The study, announced in a KAUST news release, demonstrates an early step toward future therapies that could produce treatment compounds directly inside the body, targeting only affected areas. This approach might enable more precise treatment at disease sites while reducing side effects on healthy tissue.
Published in Advanced Materials, the research combines nanotechnology, materials science, and bioengineering to address the challenge of simultaneously delivering multiple proteins into cells to enable coordinated biological functions.
The team encapsulated six proteins within porous, sponge-like metal-organic frameworks (MOFs), creating synthetic organelles that mimic natural cell functions.
Once inside mammalian cells, these proteins remained active and sequentially converted an amino acid into violacein. This represents the most complex multiprotein system delivered into living cells so far and the first instance of a “protein pathway transplant.”
Raik Grunberg, senior scientist at KAUST and co-author, noted, “Protein delivery into the cell is difficult enough for individual proteins, so researchers usually do not even try with more than one or two. What we show here is that we can take a whole integrated protein system … and bring it into human cells as one functional unit.”
Professor Niveen Khashab explained that the team overcame major technical challenges after traditional MOF materials caused proteins to lose activity. “By engineering a more porous, sponge-like framework, we created an environment where the system could finally work as intended,” she said.
The platform’s design is adaptable, allowing scientists to fine-tune protein interactions within cells, potentially leading to programmable therapies tailored to specific diseases.

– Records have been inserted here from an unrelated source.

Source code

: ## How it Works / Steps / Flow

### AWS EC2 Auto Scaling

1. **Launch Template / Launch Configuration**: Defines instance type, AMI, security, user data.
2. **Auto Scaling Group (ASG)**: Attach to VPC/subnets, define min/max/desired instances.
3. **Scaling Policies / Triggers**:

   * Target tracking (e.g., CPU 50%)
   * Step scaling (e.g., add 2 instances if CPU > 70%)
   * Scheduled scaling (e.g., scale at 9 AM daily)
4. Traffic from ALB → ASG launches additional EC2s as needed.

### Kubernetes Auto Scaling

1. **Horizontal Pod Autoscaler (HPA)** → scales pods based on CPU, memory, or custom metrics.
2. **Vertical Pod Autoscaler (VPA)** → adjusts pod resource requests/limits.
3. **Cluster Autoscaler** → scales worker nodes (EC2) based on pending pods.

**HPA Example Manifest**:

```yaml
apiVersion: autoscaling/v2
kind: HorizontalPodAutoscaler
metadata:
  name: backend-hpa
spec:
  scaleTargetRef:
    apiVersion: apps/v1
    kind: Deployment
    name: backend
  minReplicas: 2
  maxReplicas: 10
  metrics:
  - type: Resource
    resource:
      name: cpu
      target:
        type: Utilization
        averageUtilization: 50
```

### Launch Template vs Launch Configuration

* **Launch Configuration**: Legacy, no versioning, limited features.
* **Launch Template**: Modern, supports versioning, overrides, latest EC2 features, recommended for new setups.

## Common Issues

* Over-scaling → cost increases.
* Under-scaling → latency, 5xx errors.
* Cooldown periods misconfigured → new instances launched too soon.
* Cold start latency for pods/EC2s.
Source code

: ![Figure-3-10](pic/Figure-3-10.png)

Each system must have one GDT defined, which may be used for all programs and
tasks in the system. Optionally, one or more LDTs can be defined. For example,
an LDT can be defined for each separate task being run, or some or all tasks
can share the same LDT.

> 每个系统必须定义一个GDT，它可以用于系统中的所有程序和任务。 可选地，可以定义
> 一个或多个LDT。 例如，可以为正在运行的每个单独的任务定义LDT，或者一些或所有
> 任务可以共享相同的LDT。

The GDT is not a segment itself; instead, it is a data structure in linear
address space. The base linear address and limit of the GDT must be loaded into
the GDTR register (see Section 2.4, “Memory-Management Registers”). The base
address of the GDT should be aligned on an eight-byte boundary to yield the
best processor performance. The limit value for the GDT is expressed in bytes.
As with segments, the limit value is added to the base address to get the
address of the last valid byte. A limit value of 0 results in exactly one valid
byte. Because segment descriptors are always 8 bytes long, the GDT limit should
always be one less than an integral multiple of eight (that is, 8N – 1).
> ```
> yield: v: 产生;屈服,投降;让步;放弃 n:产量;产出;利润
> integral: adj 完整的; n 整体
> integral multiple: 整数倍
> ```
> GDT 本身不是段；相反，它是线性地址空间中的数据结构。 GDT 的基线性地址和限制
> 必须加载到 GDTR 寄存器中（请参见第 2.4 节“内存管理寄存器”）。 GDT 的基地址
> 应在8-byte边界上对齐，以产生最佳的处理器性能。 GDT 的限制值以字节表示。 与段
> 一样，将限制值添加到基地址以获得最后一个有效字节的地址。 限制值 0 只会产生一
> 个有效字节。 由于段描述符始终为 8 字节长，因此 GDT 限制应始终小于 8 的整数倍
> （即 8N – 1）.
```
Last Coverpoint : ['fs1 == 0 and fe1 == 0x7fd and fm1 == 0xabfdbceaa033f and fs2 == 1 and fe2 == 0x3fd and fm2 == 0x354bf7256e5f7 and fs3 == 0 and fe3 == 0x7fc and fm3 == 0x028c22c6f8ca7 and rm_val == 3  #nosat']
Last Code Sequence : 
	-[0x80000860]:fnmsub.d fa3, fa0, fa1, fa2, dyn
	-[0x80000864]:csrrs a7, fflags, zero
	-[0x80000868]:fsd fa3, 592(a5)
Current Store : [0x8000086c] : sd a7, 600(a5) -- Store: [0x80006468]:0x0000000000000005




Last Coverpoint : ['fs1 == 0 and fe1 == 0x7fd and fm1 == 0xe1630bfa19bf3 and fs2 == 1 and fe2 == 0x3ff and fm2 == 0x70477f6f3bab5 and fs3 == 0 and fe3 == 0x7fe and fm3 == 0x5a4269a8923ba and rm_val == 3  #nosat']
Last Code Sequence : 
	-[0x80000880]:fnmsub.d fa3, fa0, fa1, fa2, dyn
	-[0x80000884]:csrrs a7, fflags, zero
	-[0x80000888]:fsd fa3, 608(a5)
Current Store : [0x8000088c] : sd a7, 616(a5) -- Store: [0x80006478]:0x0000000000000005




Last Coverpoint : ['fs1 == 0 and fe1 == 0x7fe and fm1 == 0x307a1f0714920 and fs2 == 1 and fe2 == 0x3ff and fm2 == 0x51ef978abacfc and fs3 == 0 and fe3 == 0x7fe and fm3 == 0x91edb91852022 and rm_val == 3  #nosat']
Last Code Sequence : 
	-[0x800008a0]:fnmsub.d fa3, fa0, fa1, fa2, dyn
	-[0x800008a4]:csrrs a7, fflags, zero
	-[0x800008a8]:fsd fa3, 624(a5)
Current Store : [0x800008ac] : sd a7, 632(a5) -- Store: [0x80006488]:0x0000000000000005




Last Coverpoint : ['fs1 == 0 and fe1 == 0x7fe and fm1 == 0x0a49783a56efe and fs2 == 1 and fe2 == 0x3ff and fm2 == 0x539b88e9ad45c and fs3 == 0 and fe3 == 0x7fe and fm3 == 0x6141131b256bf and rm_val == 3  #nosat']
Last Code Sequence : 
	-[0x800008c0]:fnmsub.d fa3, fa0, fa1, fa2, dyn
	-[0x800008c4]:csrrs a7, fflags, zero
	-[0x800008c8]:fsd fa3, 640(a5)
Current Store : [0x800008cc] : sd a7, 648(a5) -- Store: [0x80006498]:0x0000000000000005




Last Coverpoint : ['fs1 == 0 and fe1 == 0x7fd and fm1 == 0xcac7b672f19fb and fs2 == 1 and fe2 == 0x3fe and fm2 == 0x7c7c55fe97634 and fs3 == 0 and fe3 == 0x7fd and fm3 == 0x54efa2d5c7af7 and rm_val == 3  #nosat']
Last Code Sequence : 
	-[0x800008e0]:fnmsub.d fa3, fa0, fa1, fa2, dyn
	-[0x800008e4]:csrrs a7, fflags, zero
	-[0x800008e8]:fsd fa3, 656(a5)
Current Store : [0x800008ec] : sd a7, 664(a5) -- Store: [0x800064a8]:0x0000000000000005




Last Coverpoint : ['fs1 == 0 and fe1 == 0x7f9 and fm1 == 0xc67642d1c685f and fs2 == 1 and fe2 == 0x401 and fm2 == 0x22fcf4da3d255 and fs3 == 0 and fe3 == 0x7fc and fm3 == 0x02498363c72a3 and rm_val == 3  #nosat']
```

Stefan T. Arold, a bioscience professor at KAUST and co-author, highlighted that this project shows how integrating biology and materials science can unlock new therapeutic avenues.
Although still in early stages and requiring further validation before clinical application, the researchers believe this technology points toward future treatments that produce beneficial compounds directly within diseased tissue, minimizing side effects elsewhere. The team plans to test the system in animal models as part of ongoing research to explore its therapeutic potential.